Predispositional testing is recommended for siblings of a patient with ATT deficiency, relatives of those with homozygous or heterozygous ATT deficiency, and those with a family history of unexplained chronic obstructive pulmonary disease (COPD) or liver disease.

Population, prenatal, and postnatal screening are not generally recommended.

The NHLBI cohort study suggests that the most common presenting symptoms are dypsnea on exertion (84%), wheezing (74%), cough (42%), and chronic bronchitis (8%-40%).

Risk factors for disease presentation include male sex, age older than 50 years, active and passive smoking, kerosene heaters, employment in agriculture, and exposure to environmental respiratory irritants.

Diagnostic testing includes both quantitative tests for plasma ATT levels and qualitative blood tests for identifying ATT genetic variants.

Initial assessment should include a chest x-ray; computed tomography (CT), including thin slices for morphology and thick slices for densitometry; spirometry pre- and postbronchodilator (usually only moderately reversible); arterial blood gas analysis; lung volume measurement by body plethysmography or helium dilution; and single-breath CO-diffusion capacity. Ventilation-perfusion scan may be a useful tool.

Disease progression should be monitored by rate of decline of forced expiratory volume in 1 second (FEV₁), CT lung density histograms and spirometry annually.
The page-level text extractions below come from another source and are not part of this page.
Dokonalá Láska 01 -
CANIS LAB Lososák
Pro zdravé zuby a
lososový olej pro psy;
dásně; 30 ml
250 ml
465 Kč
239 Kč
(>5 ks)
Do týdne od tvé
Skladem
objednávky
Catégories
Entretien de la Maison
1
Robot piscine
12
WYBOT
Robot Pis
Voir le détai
The life expectancy is 40 years for smokers and 65 years for nonsmokers. FEV₁ rate of decline is the most important predictor of survival, with a median survival of 6.3 years for those with 25% or less of predicted FEV₁, increasing to 10.5 and 14.2 years for those with FEV₁ above 25% and 50% predicted, respectively. Bronchial hyperreactivity is a strong prognostic indicator of FEV₁ loss.

Treatment includes (a) preventive therapies such as smoking cessation, influenza and pneumococcal vaccination, and hepatitis immunization for those with overt liver disease; (b) symptomatic treatment including bronchodilators, inhaled and oral steroids (to be used with caution due to risk of bone loss resulting in loss of lung volume), antibiotics for infectious exacerbations, oxygen for patients who desaturate during exercise, pulmonary rehabilitation, and detection and treatment of comorbid depression; and (c) augmentation with aerosol, recombinant, or intravenous human plasma-derived ATT therapy for those with FEV₁ of 35%-65% of predicted, although double-blind, randomized controlled trials have not been conducted for this recommendation.

Lung transplantation produces a 5-year actuarial survival rate of 50% in severely affected patients with lung disease, with better results achieved with double lung transplantation. Bronchiolitis obliterans is the major cause of death after lung transplantation. Lung volume reduction surgery involving resection of 20%-30% of the most severely affected lung offers only short-term improvement, has not been shown to improve survival, and is not currently recommended.

Future research needs to focus on identifying pathophysiological correlates, especially for bronchiectasis, risk factors other than smoking, and randomized controlled trials for aerosol and intravenous augmentation therapy.